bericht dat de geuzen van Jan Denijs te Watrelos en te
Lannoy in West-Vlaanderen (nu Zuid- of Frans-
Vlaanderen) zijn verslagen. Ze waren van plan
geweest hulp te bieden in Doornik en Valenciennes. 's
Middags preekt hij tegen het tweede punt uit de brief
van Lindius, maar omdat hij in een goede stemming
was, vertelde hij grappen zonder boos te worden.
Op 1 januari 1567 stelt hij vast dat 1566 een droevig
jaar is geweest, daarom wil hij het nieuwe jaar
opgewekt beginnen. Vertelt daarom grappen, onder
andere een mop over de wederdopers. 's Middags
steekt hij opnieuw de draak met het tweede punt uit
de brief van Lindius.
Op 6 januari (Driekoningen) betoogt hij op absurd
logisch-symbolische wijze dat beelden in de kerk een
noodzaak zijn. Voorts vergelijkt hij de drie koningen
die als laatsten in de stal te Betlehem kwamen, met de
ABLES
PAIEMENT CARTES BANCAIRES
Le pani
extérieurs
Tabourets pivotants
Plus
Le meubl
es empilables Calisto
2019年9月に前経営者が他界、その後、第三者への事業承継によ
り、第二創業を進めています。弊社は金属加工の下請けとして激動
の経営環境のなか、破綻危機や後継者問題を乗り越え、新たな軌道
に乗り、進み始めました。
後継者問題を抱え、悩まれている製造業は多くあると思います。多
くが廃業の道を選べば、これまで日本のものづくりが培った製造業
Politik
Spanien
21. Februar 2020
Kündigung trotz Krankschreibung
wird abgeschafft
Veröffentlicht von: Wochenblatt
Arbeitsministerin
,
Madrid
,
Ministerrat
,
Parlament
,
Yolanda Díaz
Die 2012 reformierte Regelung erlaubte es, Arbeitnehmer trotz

····················

Problem
Please set down exactly the lines running from the one with "de brief van Lindius." to the last line of the entries above, both of them included, and no others.

Exercise solution
de brief van Lindius.
Op 6 januari (Driekoningen) betoogt hij op absurd
logisch-symbolische wijze dat beelden in de kerk een
noodzaak zijn. Voorts vergelijkt hij de drie koningen
die als laatsten in de stal te Betlehem kwamen, met de
ABLES
PAIEMENT CARTES BANCAIRES
Le pani
extérieurs
Tabourets pivotants
Plus
Le meubl
es empilables Calisto
2019年9月に前経営者が他界、その後、第三者への事業承継によ
り、第二創業を進めています。弊社は金属加工の下請けとして激動
の経営環境のなか、破綻危機や後継者問題を乗り越え、新たな軌道
に乗り、進み始めました。
後継者問題を抱え、悩まれている製造業は多くあると思います。多
くが廃業の道を選べば、これまで日本のものづくりが培った製造業
Politik
Spanien
21. Februar 2020
Kündigung trotz Krankschreibung
wird abgeschafft
Veröffentlicht von: Wochenblatt
Arbeitsministerin
,
Madrid
,
Ministerrat
,
Parlament
,
Yolanda Díaz
Die 2012 reformierte Regelung erlaubte es, Arbeitnehmer trotz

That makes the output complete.